While the court is almost obsessively concerned with less restrictive methods of preventing clinic visitors from being harassed, it’s less solicitous of Massachusetts’ claims that those methods were insufficient. And while the court is silent about the constitutionality of the “free speech pens” around political conventions, and buffer zones around circuses, churches, and funeral services, presumably they are still permissible. Because those sorts of gentle counselors are different. I am searching for a reason that buffer zones are reasonable at polling places and the Democratic convention, but not for women seeking intimate medical care. Help me Obi-Wans.

In a gorgeously un-self-aware way, the same Supreme Court that severely limits speech and protest in a buffer zone all around its own building, extolls the unique and wonderful properties of the American boulevard in today’s opinion: “With respect to other means of communication, an individual confronted with an uncomfortable message can always turn the page, change the channel, or leave the Web site. Not so on public streets and sidewalks. There, a listener often encounters speech he might otherwise tune out. In light of the First Amendment’s purpose ‘to preserve an uninhibited marketplace of ideas.’ ” This from jurists who pride themselves on turning the page, changing the channel, and leaving the website, and generally declining to consume news or television that challenges their worldview.
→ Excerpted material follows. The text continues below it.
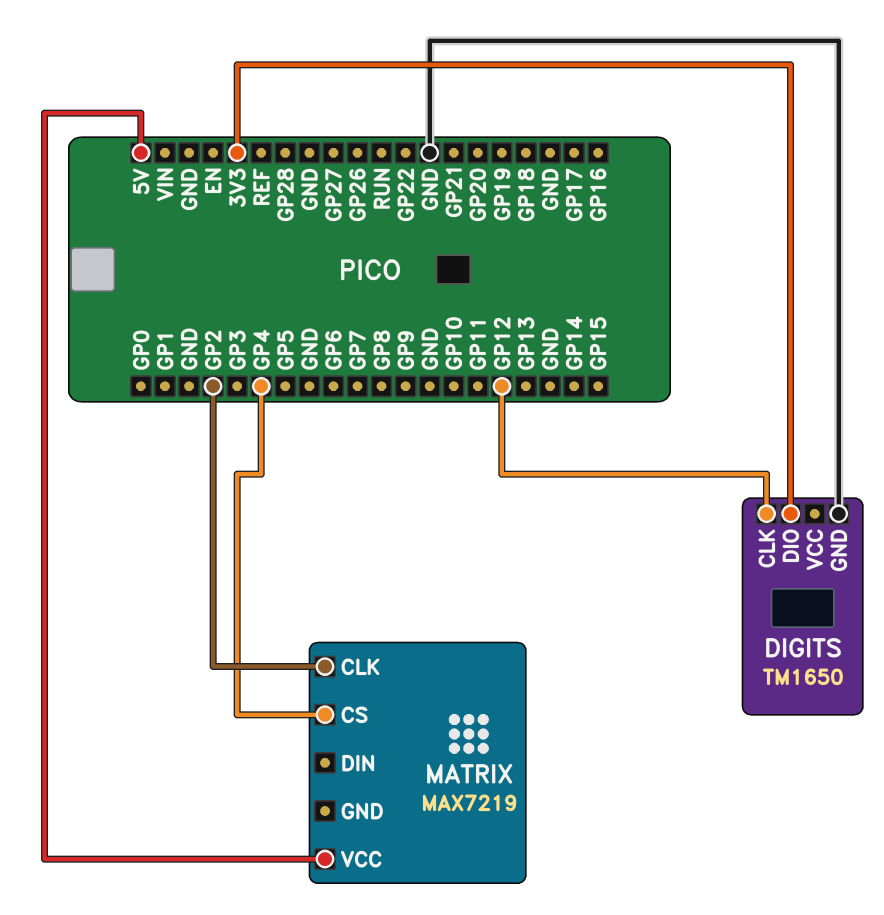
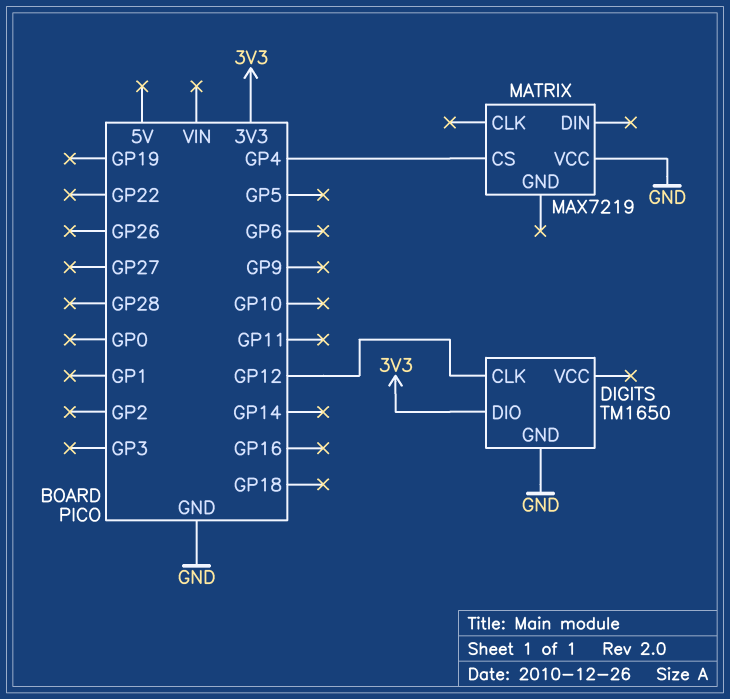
MATRIX pin CLK: GP2 -> none
MATRIX pin VCC: 5V -> GND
The court did not accept the protesters’ arguments that the buffer law targets particular forms of speech because it only targets clinics that perform abortions, and because it exempts clinic employees, thus favoring their viewpoints. Still, it found that the regulation was impermissible because it thwarts important public dialogue on “public way[s]” and “sidewalk[s],” places historically used as sites of discussion and debate. And there is a deeply disturbing concern for the declining “success rates” of the sidewalk counselors, who can’t persuade enough people to change their minds. I can’t recall from the opinion in Snyder v. Phelps, the Westboro Baptist Church case, great judicial concern that the members of the Phelps family weren’t succeeding in converting enough military families into homophobes.

This is, as the ACLU keeps telling us, a really hard case. There are real speech interests at issue here and real interests in public safety. This Massachusetts law clearly targets abortion protesters in a way that the buffer zone in Colorado, which the Supreme Court upheld, does not. (Colorado’s law established buffer zones outside all health care facilities, not just abortion clinics.) But it is exhausting to keep hearing from the pro-life movement that women seeking abortions are magical pixie princesses, who must be—thank you Justice Kennedy—babied and soothed and gently counseled for the brief moments in which they contemplate abortion. As though these “difficult conversations” are really only for their own benefit. Unlike mourners, or voters, or Supreme Court justices, they simply need to be told what to do. That’s why this case is harder than a simple “yay, speech wins” reaction can capture: Privileging “gentle counseling” for some isn’t quite the same as promoting free speech for all.